The use of fibro-osseous structures as anchoring points is a completely new conception of the sling snoreplasty proposed by Hur 11 as a reversible and minimally-invasive technique based on the use of permanent threads coarctating the fibromuscular layer in order to "shorten, conglomerate and tense" the redundant palatal tissue. In our opinion, anchoring the threads to the strong and deep fibro-osseous structures (the posterior nasal spine and pterygoid hamuli) provides a more conspicuous benefit by lifting the palate and widening the mesopharyngeal space.
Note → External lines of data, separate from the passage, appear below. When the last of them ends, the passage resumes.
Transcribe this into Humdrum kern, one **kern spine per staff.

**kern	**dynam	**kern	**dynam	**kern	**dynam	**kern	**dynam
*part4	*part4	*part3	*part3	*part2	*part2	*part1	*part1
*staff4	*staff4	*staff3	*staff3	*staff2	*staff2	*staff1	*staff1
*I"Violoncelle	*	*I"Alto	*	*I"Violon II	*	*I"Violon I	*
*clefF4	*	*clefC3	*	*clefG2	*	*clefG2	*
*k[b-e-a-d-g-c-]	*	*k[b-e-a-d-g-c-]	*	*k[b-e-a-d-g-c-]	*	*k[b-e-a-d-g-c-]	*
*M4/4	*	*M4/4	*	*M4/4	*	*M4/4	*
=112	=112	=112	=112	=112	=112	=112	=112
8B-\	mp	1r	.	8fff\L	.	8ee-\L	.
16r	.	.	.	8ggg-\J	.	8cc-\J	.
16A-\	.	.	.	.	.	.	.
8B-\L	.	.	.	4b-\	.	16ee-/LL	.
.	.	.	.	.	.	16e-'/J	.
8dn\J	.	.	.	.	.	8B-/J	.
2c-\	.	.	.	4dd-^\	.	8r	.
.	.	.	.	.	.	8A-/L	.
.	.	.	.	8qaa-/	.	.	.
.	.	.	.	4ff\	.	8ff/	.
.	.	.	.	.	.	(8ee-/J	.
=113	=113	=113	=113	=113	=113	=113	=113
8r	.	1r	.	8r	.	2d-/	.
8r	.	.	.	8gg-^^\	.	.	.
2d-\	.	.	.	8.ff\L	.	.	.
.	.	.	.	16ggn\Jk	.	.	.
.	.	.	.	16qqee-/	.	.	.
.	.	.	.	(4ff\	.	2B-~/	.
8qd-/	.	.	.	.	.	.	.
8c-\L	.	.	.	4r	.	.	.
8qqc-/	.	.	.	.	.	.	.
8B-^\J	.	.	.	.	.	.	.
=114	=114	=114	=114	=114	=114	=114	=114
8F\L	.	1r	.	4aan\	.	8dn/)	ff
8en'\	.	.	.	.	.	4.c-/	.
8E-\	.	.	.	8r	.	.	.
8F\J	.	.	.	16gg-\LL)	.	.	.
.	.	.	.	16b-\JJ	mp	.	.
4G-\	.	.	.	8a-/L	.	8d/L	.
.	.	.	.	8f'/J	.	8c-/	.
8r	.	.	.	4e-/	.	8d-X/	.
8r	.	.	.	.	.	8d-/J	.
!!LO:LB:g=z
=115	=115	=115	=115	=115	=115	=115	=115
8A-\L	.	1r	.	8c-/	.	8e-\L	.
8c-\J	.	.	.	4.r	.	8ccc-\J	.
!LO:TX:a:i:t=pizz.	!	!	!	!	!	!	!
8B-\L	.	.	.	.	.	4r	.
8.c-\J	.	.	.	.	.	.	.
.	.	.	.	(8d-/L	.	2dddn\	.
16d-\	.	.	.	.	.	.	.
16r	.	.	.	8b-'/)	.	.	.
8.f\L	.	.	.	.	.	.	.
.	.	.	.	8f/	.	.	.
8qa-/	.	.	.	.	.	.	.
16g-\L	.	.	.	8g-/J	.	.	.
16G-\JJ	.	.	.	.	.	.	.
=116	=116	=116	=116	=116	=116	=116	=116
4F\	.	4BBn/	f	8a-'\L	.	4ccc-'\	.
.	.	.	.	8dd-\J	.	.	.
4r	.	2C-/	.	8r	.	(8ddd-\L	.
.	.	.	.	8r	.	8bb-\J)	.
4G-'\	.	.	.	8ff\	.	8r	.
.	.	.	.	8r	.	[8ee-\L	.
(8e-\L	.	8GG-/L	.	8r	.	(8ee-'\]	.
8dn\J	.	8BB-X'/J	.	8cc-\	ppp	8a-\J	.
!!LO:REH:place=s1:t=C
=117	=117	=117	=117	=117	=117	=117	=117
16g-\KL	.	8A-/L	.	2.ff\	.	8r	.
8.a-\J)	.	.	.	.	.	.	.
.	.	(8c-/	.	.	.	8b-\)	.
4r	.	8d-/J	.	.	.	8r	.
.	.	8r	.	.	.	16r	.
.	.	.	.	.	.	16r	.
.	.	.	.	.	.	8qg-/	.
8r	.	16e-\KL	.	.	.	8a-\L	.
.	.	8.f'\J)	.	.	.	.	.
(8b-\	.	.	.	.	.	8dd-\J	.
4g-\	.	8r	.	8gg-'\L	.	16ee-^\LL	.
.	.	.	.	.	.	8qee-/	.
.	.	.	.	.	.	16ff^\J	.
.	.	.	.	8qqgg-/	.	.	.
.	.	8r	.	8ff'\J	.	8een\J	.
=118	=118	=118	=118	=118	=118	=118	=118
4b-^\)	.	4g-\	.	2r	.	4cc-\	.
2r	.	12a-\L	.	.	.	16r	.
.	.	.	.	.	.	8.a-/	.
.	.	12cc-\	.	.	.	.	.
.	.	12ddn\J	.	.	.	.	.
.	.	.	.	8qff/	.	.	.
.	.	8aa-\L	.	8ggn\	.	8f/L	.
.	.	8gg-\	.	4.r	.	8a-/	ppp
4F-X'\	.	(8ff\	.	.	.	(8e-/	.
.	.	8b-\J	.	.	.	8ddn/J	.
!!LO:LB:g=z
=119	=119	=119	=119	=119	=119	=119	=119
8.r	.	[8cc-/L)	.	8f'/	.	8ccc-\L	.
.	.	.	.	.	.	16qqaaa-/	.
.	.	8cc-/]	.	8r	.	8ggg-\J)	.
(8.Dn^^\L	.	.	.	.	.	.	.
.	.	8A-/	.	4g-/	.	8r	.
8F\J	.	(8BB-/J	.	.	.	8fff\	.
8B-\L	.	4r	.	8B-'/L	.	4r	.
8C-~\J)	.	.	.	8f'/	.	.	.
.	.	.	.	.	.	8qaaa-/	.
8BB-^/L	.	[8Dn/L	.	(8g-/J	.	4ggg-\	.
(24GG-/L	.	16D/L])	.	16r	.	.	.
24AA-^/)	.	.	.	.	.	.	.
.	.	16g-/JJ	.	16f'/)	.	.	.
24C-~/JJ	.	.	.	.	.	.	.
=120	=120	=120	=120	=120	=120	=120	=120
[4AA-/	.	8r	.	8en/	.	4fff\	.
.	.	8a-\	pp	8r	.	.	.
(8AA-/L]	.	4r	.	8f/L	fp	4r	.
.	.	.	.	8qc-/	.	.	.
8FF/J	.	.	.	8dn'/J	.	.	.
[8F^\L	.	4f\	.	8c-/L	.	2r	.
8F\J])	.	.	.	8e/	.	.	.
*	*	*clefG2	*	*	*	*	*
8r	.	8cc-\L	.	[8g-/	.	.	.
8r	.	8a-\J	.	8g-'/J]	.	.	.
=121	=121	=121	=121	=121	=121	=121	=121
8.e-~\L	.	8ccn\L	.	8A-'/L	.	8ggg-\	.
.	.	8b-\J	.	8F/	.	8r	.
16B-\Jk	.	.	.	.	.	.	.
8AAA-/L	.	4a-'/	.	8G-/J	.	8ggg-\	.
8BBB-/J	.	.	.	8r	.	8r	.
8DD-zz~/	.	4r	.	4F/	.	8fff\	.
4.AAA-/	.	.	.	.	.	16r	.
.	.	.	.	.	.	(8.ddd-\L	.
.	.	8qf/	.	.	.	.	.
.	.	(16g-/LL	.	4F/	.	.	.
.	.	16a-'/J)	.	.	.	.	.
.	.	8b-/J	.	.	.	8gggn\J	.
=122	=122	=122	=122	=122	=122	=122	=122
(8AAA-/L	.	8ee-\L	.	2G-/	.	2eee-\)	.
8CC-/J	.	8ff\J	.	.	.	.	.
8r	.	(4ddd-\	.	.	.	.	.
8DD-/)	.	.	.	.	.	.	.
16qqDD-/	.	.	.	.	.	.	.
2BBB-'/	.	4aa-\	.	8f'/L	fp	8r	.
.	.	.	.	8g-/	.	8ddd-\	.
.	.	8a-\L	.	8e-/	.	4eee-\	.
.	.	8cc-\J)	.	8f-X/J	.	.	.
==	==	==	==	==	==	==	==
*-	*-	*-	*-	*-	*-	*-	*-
The structural and dynamic modifications produced by the VUPL (increasing upper oropharyngeal and retropalatal airway size) can be compared with those offered by more invasive transpalatal advancement pharyngoplasty 28, a technique that proved to be very efficacious despite the high rate of complications. However, the theoretical effectiveness of the VUPL in the long-lasting rehabilitation of the oropharyngeal space needs to be confirmed over a longer follow-up period.
In comparison with traditional techniques of surgical resection such as uvulopalatopharyngoplasty and laser/ radiofrequency-assisted uvulopalatoplasty 7-10, VUPL is conservative and minimally invasive, has a selective action on the palato-pharyngeal mucosa, fibrous tissues and muscles, and can be combined with other surgical procedures such as septoplasty, turbinoplasty and tonsillectomy in the case of further anatomical anomalies impairing physiological airflow. Moreover, on the basis of our findings, it is simple, cost-effective and well-tolerated by patients. The main complaint was moderate oropharyngeal pain, which rapidly and spontaneously disappeared; there were no other significant postoperative morbidities or complications.
It also seems capable of providing immediate snoring relief, and it could theoretically be performed in selected patients under local anaesthesia in one-day surgery settings after adequate training and with the employment of new devices to decrease the surgical time.
VUPL also differs from non-resective surgical techniques such as radiofrequency volume reduction of the soft palate, palatal implants (Pillar®) and injection scleroplasty 12-14 insofar as it is completely reversible: in the case of patient discomfort, the previous anatomical condition can be fully restored just by cutting the thread in an outpatient setting. Moreover, as it does not definitely impair the baseline anatomical pattern, it could also be repeated even after a short time if necessary.
Conclusions
On the basis of these encouraging preliminary results, we believe that the VULP (combined with other surgical procedures if indicated) can be considered a valid surgical option to relieve snoring, although our findings need to be confirmed by studies of larger case series with longer follow-up periods.